Sin embargo, entre todos nosotros aflora una común y compartida inquietud, que se manifiesta en interrogantes del tipo: qué estrategia habrá diseñado la cancillería venezolana para enfrentar, con suficientes elementos probatorios, la demanda que ratificará el gobierno guyanés el próximo 19 de noviembre, en la Corte Internacional de Justicia.

Nos llama la atención que siendo, como lo volvemos a mencionar, un asunto de Estado haya tanta opacidad y displicencia por parte de quienes manejan la Política Exterior en nuestro país.

No es poca cosa la Pretensión Procesal de Guyana; y detrás de ellos, incontables empresas transnacionales en una lúdica de intereses de múltiples aristas.

Se la está jugando completa el presidente Granger, aspirante a la reelección, conjuntamente con su gabinete ejecutivo y el designado equipo de asesores adhoc, encabezado Shridath Ramphal, exsecretario general de la Commonwealth.

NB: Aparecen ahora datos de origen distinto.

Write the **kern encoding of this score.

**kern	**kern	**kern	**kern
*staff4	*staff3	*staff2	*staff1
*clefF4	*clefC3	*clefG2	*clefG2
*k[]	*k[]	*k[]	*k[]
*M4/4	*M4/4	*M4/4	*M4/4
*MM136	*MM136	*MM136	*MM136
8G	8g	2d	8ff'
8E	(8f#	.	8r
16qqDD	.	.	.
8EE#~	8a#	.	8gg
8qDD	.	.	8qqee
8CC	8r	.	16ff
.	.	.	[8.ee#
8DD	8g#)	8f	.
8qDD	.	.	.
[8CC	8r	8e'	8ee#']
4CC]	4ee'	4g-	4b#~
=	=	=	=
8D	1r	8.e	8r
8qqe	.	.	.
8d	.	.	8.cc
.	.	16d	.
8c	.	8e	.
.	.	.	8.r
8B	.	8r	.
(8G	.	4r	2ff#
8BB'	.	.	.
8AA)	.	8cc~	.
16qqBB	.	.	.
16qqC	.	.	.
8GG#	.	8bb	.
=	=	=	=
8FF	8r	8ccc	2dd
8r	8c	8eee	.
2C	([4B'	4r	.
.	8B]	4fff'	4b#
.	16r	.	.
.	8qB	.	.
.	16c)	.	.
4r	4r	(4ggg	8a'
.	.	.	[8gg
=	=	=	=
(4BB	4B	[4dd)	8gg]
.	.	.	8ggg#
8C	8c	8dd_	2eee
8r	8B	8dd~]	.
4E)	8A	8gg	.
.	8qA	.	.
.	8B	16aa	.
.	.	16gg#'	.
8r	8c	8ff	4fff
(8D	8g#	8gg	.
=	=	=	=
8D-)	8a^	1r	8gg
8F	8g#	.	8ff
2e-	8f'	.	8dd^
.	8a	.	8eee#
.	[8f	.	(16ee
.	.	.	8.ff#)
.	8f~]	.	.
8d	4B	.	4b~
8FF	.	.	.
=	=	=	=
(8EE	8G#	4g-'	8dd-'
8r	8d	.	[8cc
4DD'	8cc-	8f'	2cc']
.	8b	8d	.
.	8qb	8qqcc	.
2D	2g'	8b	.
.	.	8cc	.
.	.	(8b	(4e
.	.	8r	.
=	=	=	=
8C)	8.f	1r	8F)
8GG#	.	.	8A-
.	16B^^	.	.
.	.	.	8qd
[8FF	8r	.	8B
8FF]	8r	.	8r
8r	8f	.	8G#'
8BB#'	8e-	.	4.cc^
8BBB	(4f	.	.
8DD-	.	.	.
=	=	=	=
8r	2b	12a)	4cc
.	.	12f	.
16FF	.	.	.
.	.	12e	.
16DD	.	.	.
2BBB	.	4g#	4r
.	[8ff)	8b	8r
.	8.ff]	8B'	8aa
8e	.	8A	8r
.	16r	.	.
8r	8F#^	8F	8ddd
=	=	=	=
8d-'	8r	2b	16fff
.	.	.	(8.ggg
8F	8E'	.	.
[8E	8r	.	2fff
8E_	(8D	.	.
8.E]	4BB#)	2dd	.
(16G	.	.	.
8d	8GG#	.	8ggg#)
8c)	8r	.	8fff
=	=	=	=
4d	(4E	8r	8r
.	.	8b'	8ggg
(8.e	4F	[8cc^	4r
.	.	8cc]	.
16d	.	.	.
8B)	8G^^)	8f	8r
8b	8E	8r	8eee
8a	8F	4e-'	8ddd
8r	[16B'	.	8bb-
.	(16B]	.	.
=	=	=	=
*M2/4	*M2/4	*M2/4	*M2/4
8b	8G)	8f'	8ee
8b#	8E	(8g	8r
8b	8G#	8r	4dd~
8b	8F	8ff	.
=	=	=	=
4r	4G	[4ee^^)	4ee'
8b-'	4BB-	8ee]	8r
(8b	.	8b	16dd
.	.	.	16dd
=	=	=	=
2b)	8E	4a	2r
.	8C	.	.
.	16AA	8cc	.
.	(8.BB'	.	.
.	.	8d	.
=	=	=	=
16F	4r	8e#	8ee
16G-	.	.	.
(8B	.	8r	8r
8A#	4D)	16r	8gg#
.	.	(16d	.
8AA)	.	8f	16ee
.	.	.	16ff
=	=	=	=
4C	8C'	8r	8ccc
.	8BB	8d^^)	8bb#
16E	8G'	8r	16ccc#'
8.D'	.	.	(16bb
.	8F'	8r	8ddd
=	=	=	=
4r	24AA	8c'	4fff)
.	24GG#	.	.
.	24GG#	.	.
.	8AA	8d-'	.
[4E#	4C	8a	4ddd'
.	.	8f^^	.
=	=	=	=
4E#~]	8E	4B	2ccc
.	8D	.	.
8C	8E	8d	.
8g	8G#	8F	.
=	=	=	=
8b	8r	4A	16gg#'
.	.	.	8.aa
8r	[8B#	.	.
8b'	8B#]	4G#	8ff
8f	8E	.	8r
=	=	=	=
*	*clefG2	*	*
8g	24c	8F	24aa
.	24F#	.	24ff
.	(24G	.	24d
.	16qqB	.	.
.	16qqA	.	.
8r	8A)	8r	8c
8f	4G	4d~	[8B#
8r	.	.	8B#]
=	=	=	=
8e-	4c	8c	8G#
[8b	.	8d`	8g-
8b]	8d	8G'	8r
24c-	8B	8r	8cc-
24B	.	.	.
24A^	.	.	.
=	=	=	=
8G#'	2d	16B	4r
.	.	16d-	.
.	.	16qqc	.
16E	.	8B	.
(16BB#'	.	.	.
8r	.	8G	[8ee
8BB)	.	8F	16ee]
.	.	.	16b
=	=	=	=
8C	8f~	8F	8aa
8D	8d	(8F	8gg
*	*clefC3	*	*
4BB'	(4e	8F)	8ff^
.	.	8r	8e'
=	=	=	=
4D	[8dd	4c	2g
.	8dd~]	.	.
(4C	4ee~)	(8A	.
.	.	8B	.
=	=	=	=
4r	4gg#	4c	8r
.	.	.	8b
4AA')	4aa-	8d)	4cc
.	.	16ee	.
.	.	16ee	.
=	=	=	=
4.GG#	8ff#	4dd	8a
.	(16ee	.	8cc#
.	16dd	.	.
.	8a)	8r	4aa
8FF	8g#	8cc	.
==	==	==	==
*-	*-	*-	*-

Ellos están solicitando que la CIJ confirme la validez legal y efecto vinculante del írrito y nulo Laudo Arbitral de París, del 03 de octubre de 1899; y que además declare, mediante sus procedimientos judiciales, que la citada tratativa tramposa política-diplomática fue una “liquidación completa, perfecta y definitiva” en todas las cuestiones relacionadas con la determinación de la línea fronteriza entre la excolonia británica y Venezuela. En concreto que se deje sentado lo anteriormente descrito, como cosa juzgada.

A Venezuela le corresponderá presentar el 18 de abril del próximo año, el memorial de contestación a esa demanda; Ocasión para desmontar, en ese escenario, el ardid tejido contra nuestra soberanía, desde hace más de un siglo.

Nuestra Constitución Nacional consagra en su artículo 236, numeral cuarto, que dentro de las atribuciones y obligaciones del Presidente de la República, está precisamente dirigir las Relaciones Exteriores de la República; ni más ni menos, corresponde, inevadiblemente, a su absoluta incumbencia y responsabilidad. La confrontación por la Guayana Esequiba atañe a una estrategia del Jefe del Estado.

Nuestra advertencia tratamos, con plena claridad, de contenerla en los siguientes términos: hipotéticamente, si se produce u ocurre una determinación sentencial de la Corte Internacional de Justicia que ratifique el daño que se nos ha causado, con lo cual se provoca otra irreparable lesión histórica, resultará luego  inaceptable alegar no negligencia. La cosa jurídica por la Guayana Esequiba, cuya contención se dirime en la Corte, está, aún dentro del control de las autoridades del Ejecutivo Nacional. Habla por sí misma, en espera de estrategias contundentes, que concite a la Nación.

Las generaciones presentes y futuras no tolerarán torpezas o desidias en este caso de reafirmación nacionalista, de tanta trascendencia.

Nuestra reivindicación por la Guayana Esequiba está hablando a tiempo por sí misma, para que se evite alguna salida deleznable.